* [Task] Reproduce the data word for word, starting at the line that contains "Is there any" and ending at the line that contains "What is the", with both of those lines included.

* [Information]
_ _ _

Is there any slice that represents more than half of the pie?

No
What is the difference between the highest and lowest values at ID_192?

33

_ _ _

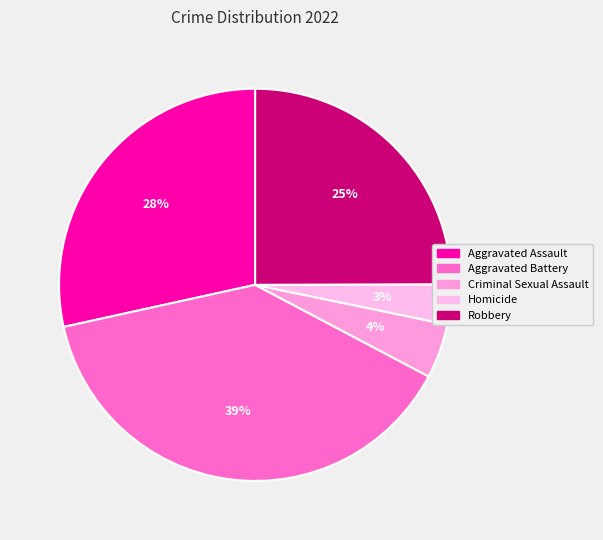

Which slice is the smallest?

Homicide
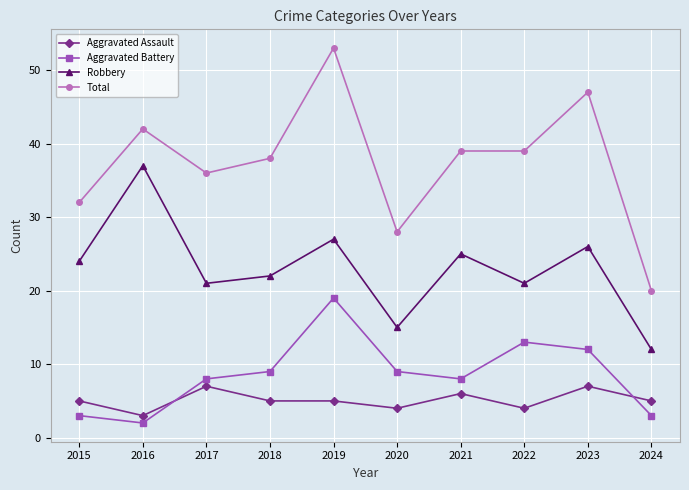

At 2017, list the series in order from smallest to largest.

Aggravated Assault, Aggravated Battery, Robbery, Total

_ _ _

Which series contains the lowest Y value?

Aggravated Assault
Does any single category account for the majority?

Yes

_ _ _

* [Output below]
Is there any slice that represents more than half of the pie?

No
What is the difference between the highest and lowest values at ID_192?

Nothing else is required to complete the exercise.